• _Assigned task_: Your answer should be one number: how many lines of the data include the string "source"?

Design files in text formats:
----

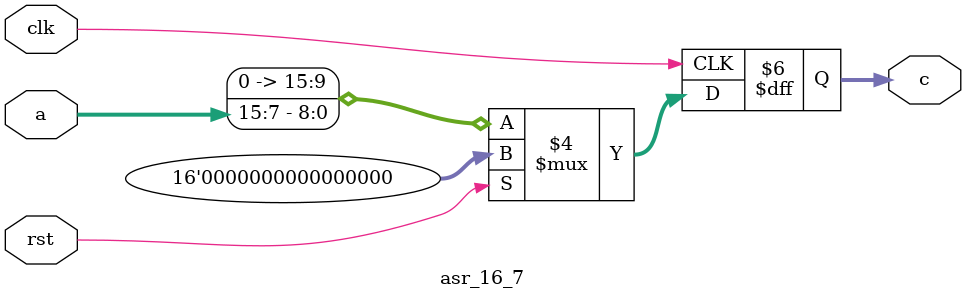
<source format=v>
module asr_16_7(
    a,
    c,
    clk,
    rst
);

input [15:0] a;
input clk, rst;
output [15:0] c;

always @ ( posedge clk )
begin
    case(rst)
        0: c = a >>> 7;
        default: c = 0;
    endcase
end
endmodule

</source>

----

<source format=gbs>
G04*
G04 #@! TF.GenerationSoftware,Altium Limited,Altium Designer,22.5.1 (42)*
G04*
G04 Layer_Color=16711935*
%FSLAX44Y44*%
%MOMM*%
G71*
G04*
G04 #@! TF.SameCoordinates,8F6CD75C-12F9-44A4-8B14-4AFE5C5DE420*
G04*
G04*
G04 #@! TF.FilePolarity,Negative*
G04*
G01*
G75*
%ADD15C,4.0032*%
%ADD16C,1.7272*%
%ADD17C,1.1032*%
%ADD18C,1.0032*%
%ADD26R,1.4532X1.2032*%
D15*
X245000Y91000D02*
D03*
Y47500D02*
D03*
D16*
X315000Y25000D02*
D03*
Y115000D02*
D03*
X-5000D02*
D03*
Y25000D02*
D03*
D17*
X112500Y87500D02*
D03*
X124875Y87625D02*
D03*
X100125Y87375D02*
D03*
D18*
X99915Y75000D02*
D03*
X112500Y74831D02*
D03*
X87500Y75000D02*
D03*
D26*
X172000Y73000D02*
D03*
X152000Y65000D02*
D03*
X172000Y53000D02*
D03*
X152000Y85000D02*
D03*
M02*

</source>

----

• _Reply_: 4